Every line below from the one containing "### Gestion des routes inconnus" through the one containing "Nous avons déjà" must be transcribed exactly. Omit all lines outside that stretch.

── Data extracts ──

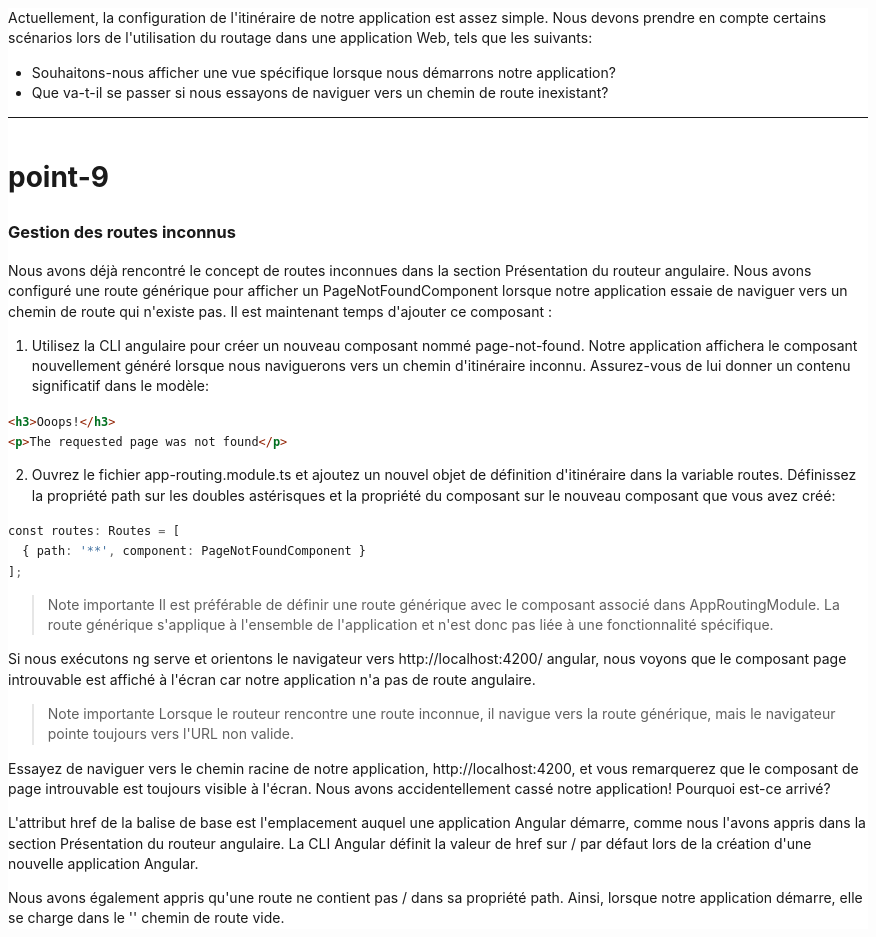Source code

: Actuellement, la configuration de l'itinéraire de notre application est assez simple. Nous devons prendre en compte certains scénarios lors de l'utilisation du routage dans une application Web, tels que les suivants:

* Souhaitons-nous afficher une vue spécifique lorsque nous démarrons notre application?
* Que va-t-il se passer si nous essayons de naviguer vers un chemin de route inexistant?

***
# point-9
### Gestion des routes inconnus 

Nous avons déjà rencontré le concept de routes inconnues dans la section Présentation du routeur angulaire. Nous avons configuré une route générique pour afficher un PageNotFoundComponent lorsque notre application essaie de naviguer vers un chemin de route qui n'existe pas. Il est maintenant temps d'ajouter ce composant :

1. Utilisez la CLI angulaire pour créer un nouveau composant nommé page-not-found. Notre application affichera le composant nouvellement généré lorsque nous naviguerons vers un chemin d'itinéraire inconnu. Assurez-vous de lui donner un contenu significatif dans le modèle:
```html
<h3>Ooops!</h3>
<p>The requested page was not found</p>
```
2. Ouvrez le fichier app-routing.module.ts et ajoutez un nouvel objet de définition d'itinéraire dans la variable routes. Définissez la propriété path sur les doubles astérisques et la propriété du composant sur le nouveau composant que vous avez créé:

```typescript
const routes: Routes = [
  { path: '**', component: PageNotFoundComponent }
];
```
>Note importante
>Il est préférable de définir une route générique avec le composant associé dans AppRoutingModule. La route générique s'applique à l'ensemble de l'application et n'est donc pas liée à une fonctionnalité spécifique.

Si nous exécutons ng serve et orientons le navigateur vers http://localhost:4200/ angular, nous voyons que le composant page introuvable est affiché à l'écran car notre application n'a pas de route angulaire.

>Note importante
>Lorsque le routeur rencontre une route inconnue, il navigue vers la route générique, mais le navigateur pointe toujours vers l'URL non valide.

Essayez de naviguer vers le chemin racine de notre application, http://localhost:4200, et vous remarquerez que le composant de page introuvable est toujours visible à l'écran. Nous avons accidentellement cassé notre application! Pourquoi est-ce arrivé?

L'attribut href de la balise de base est l'emplacement auquel une application Angular démarre, comme nous l'avons appris dans la section Présentation du routeur angulaire. La CLI Angular définit la valeur de href sur / par défaut lors de la création d'une nouvelle application Angular. 

Nous avons également appris qu'une route ne contient pas / dans sa propriété path. Ainsi, lorsque notre application démarre, elle se charge dans le '' chemin de route vide.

───

Answer space:
### Gestion des routes inconnus 

Nous avons déjà rencontré le concept de routes inconnues dans la section Présentation du routeur angulaire. Nous avons configuré une route générique pour afficher un PageNotFoundComponent lorsque notre application essaie de naviguer vers un chemin de route qui n'existe pas. Il est maintenant temps d'ajouter ce composant :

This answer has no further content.